━━━ Available data ━━━

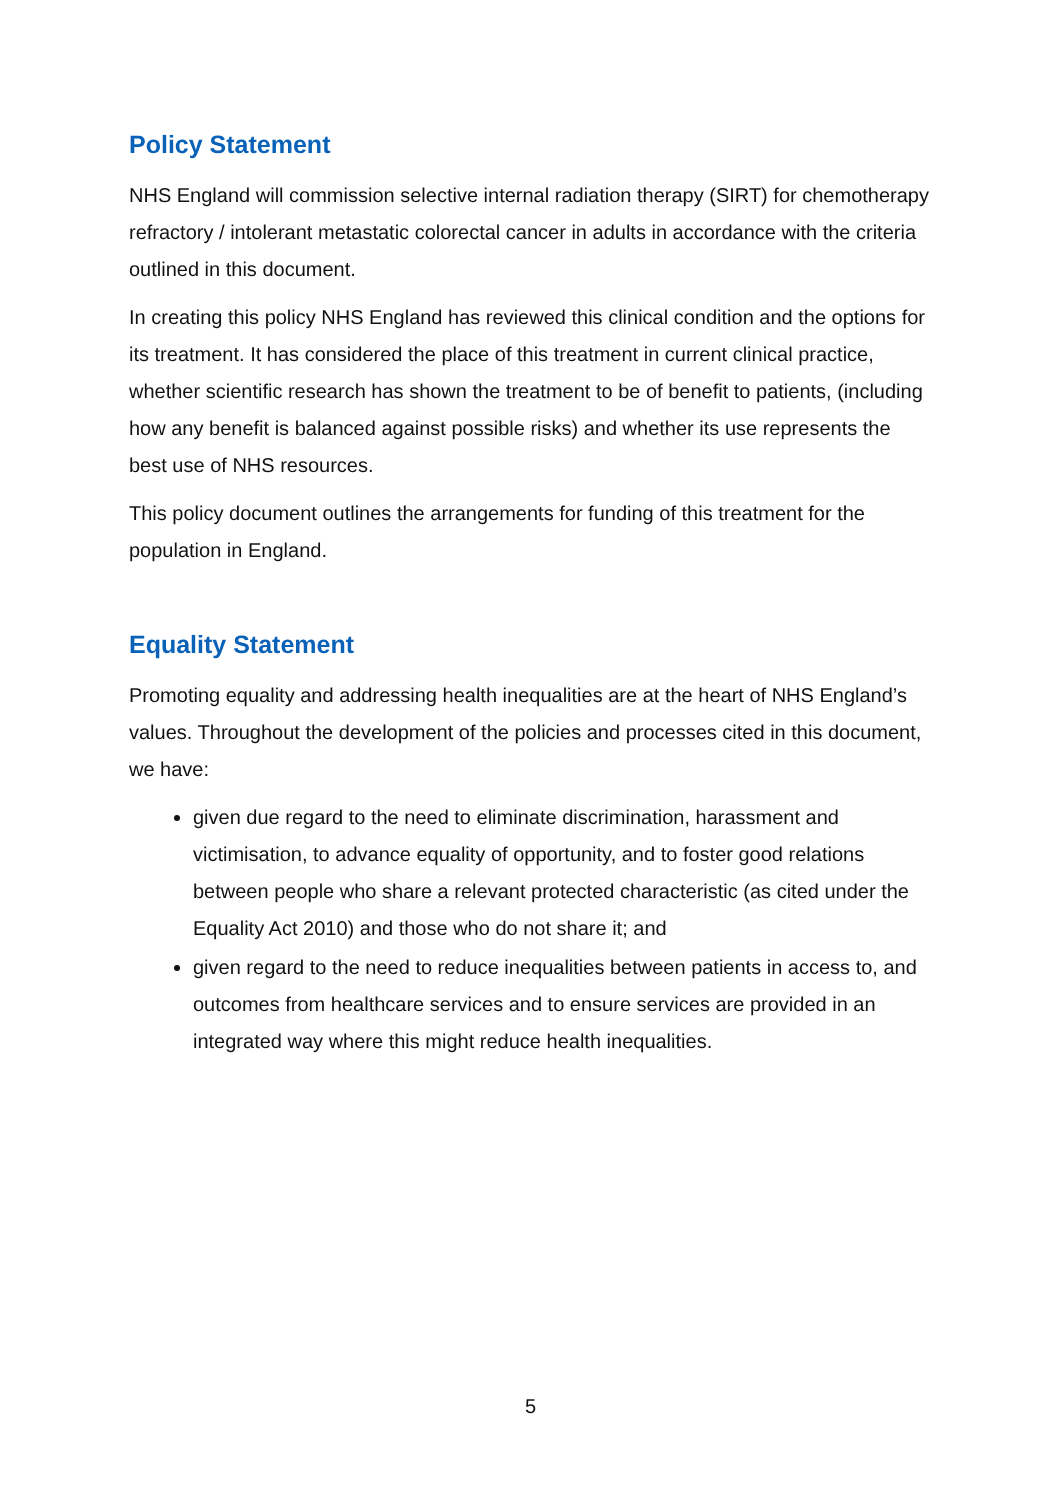Policy Statement
NHS England will commission selective internal radiation therapy (SIRT) for chemotherapy refractory / intolerant metastatic colorectal cancer in adults in accordance with the criteria outlined in this document.
In creating this policy NHS England has reviewed this clinical condition and the options for its treatment. It has considered the place of this treatment in current clinical practice, whether scientific research has shown the treatment to be of benefit to patients, (including how any benefit is balanced against possible risks) and whether its use represents the best use of NHS resources.
This policy document outlines the arrangements for funding of this treatment for the population in England.
Equality Statement
Promoting equality and addressing health inequalities are at the heart of NHS England’s values. Throughout the development of the policies and processes cited in this document, we have:
given due regard to the need to eliminate discrimination, harassment and victimisation, to advance equality of opportunity, and to foster good relations between people who share a relevant protected characteristic (as cited under the Equality Act 2010) and those who do not share it; and
given regard to the need to reduce inequalities between patients in access to, and outcomes from healthcare services and to ensure services are provided in an integrated way where this might reduce health inequalities.
5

━━━

— Problem details —
Keeping the pictures out, print the entries above exactly as written.

— Response —
Policy Statement
NHS England will commission selective internal radiation therapy (SIRT) for chemotherapy refractory / intolerant metastatic colorectal cancer in adults in accordance with the criteria outlined in this document.
In creating this policy NHS England has reviewed this clinical condition and the options for its treatment. It has considered the place of this treatment in current clinical practice, whether scientific research has shown the treatment to be of benefit to patients, (including how any benefit is balanced against possible risks) and whether its use represents the best use of NHS resources.
This policy document outlines the arrangements for funding of this treatment for the population in England.
Equality Statement
Promoting equality and addressing health inequalities are at the heart of NHS England’s values. Throughout the development of the policies and processes cited in this document, we have:
given due regard to the need to eliminate discrimination, harassment and victimisation, to advance equality of opportunity, and to foster good relations between people who share a relevant protected characteristic (as cited under the Equality Act 2010) and those who do not share it; and
given regard to the need to reduce inequalities between patients in access to, and outcomes from healthcare services and to ensure services are provided in an integrated way where this might reduce health inequalities.
5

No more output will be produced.